If $X \sim N(0,1)$, does $(X, X)^\prime$ have a bivariate normal distribution?

Question

If $X \sim N(0,1)$, does $Y=(X,X)^\prime$ have a bivariate normal distribution? If so (actually also if not), what is the joint density?

Answer 1

Two copies of the same normal variable stacked up in a vector yield a degenerate bivariate normal.

See wikipedia on the degenerate case of the multivariate normal

While it is a special case of the multivariate normal it doesn't have a bivariate density.

The variance-covariance matrix of $Y=(X,X)^\prime$ ($\text{Var}(Y)=\Sigma$) for a standard normal $X$ will be all ones.

As such you can't invert $\Sigma$ and must instead use a generalized-inverse in the exponent; you'll also need to redefine the determinant -- the ordinary determinant will be 0 -- to a pseudo-determinant, which in this case will give $1$.

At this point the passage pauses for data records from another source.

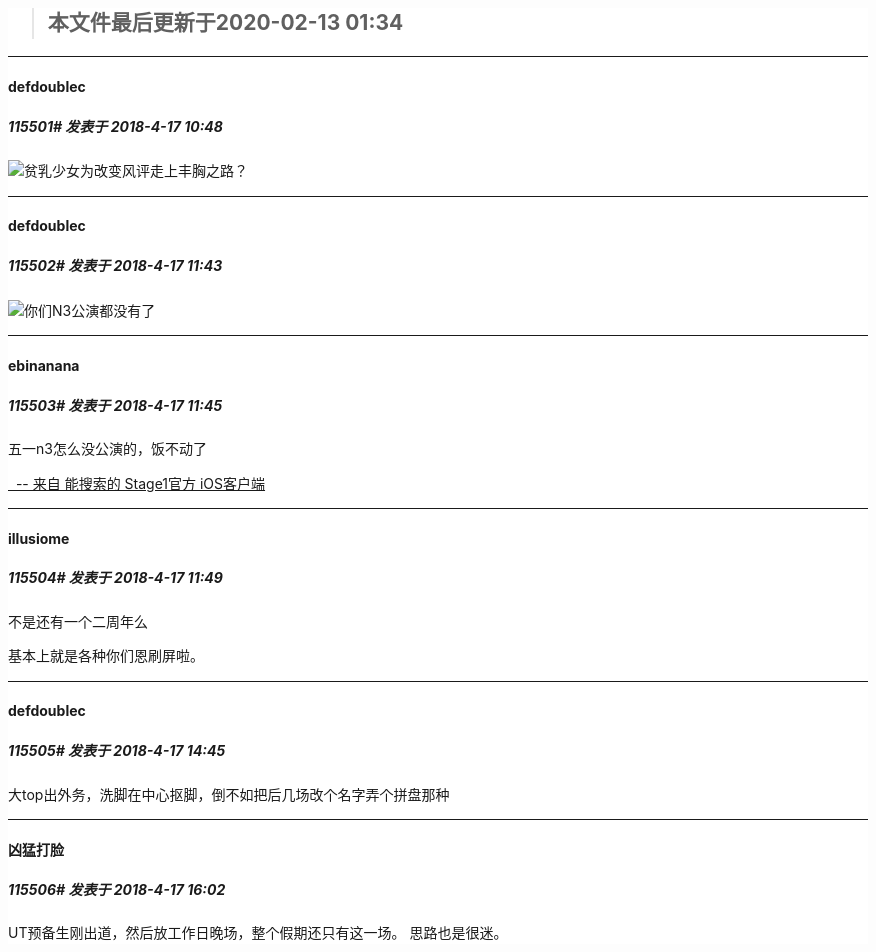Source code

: > ## **本文件最后更新于2020-02-13 01:34** 


*****

####  defdoublec  
##### 115501#       发表于 2018-4-17 10:48


<img src="https://static.saraba1st.com/image/smiley/face2017/001.png" referrerpolicy="no-referrer">贫乳少女为改变风评走上丰胸之路？


*****

####  defdoublec  
##### 115502#       发表于 2018-4-17 11:43


<img src="https://static.saraba1st.com/image/smiley/face2017/001.png" referrerpolicy="no-referrer">你们N3公演都没有了


*****

####  ebinanana  
##### 115503#       发表于 2018-4-17 11:45


五一n3怎么没公演的，饭不动了

[  -- 来自 能搜索的 Stage1官方 iOS客户端](https://itunes.apple.com/fi/app/saraba1st/id1221237470?mt=8)


*****

####  illusiome  
##### 115504#       发表于 2018-4-17 11:49


不是还有一个二周年么

基本上就是各种你们恩刷屏啦。


*****

####  defdoublec  
##### 115505#       发表于 2018-4-17 14:45


大top出外务，洗脚在中心抠脚，倒不如把后几场改个名字弄个拼盘那种


*****

####  凶猛打脸  
##### 115506#       发表于 2018-4-17 16:02


UT预备生刚出道，然后放工作日晚场，整个假期还只有这一场。
思路也是很迷。
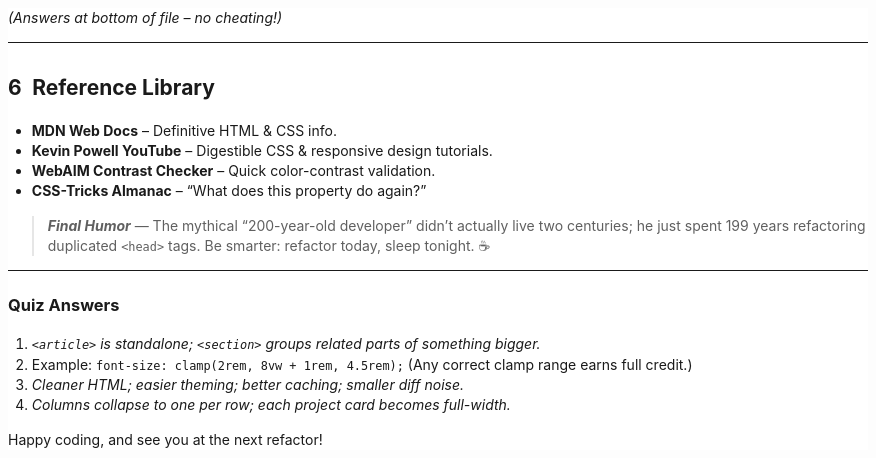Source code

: *(Answers at bottom of file – no cheating!)*

---

## 6 Reference Library
* **MDN Web Docs** – Definitive HTML & CSS info.
* **Kevin Powell YouTube** – Digestible CSS & responsive design tutorials.
* **WebAIM Contrast Checker** – Quick color-contrast validation.
* **CSS-Tricks Almanac** – “What does this property do again?”

> ***Final Humor*** — The mythical “200-year-old developer” didn’t actually live two centuries; he just spent 199 years refactoring duplicated `<head>` tags. Be smarter: refactor today, sleep tonight. ☕️

---

### Quiz Answers
1. *`<article>` is standalone; `<section>` groups related parts of something bigger.*
2. Example: `font-size: clamp(2rem, 8vw + 1rem, 4.5rem);` (Any correct clamp range earns full credit.)
3. *Cleaner HTML; easier theming; better caching; smaller diff noise.*
4. *Columns collapse to one per row; each project card becomes full-width.*

Happy coding, and see you at the next refactor!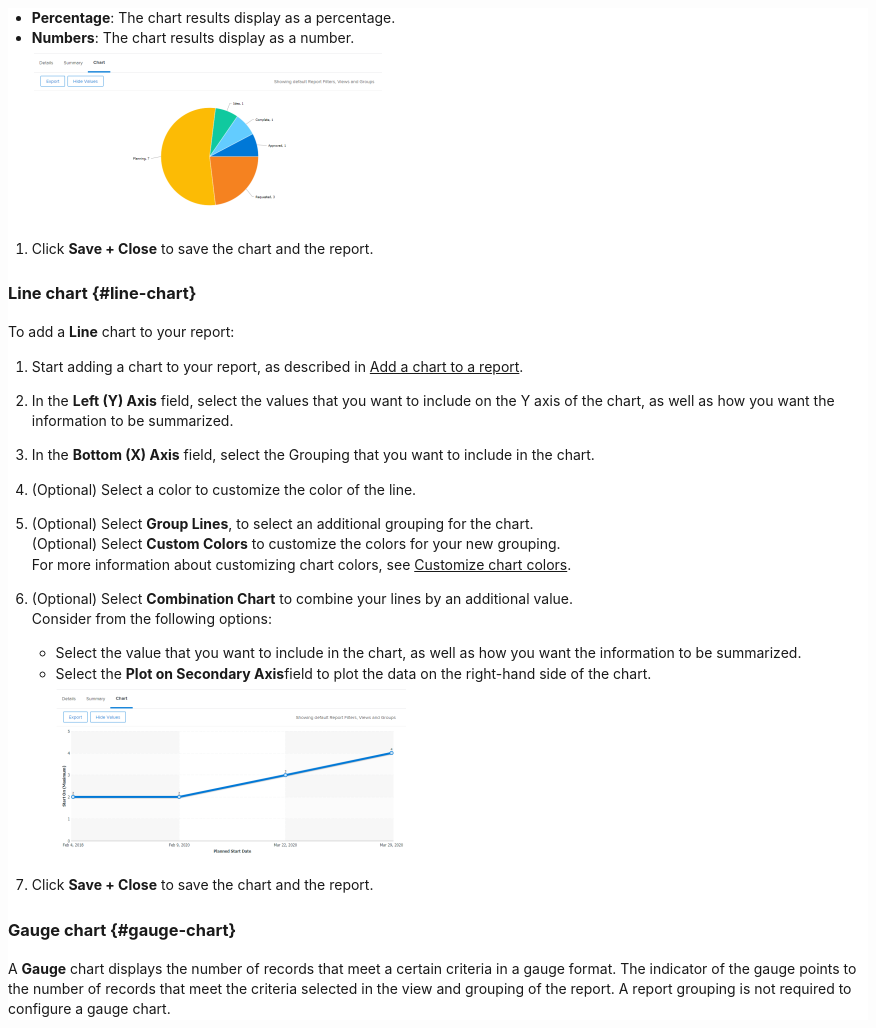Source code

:    * **Percentage**: The chart results display as a percentage.
   * **Numbers**: The chart results display as a number.  
     ![](assets/qs-pie-chart-350x171.png)

1. Click **Save + Close** to save the chart and the report.

### Line chart {#line-chart}

To add a **Line** chart to your report:

1. Start adding a chart to your report, as described in [Add a chart to a report](#add-a-chart-to-a-report).
1. In the **Left (Y) Axis** field, select the values that you want to include on the Y axis of the chart, as well as how you want the information to be summarized.
1. In the **Bottom (X) Axis** field, select the Grouping that you want to include in the chart.
1. (Optional) Select a color to customize the color of the line.
1. (Optional) Select **Group Lines**, to select an additional grouping for the chart.  
   (Optional) Select **Custom Colors** to customize the colors for your new grouping.  
   For more information about customizing chart colors, see [Customize chart colors](#customize-chart-colors).

1. (Optional) Select **Combination Chart** to combine your lines by an additional value.  
   Consider from the following options:

   * Select the value that you want to include in the chart, as well as how you want the information to be summarized.  
   * Select the **Plot on Secondary Axis**field to plot the data on the right-hand side of the chart.  
     ![](assets/qs-line-chart-350x172.png)

1. Click **Save + Close** to save the chart and the report.

### Gauge chart {#gauge-chart}

A **Gauge** chart displays the number of records that meet a certain criteria in a gauge format. The indicator of the gauge points to the number of records that meet the criteria selected in the view and grouping of the report. A report grouping is not required to configure a gauge chart.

The density will be zero everywhere but the line $y_1=y_2$ (but if you condition on being on that line it looks like a standard normal density)

If you consider the bivariate distribution in the orthogonal direction to that line you're looking at the density of the variable $Y_1-Y_2=X-X=0$ -- you have a degenerate "normal" with mean 0 and variance 0; it's in this direction we see that the density disappears (it's just a spike at 0).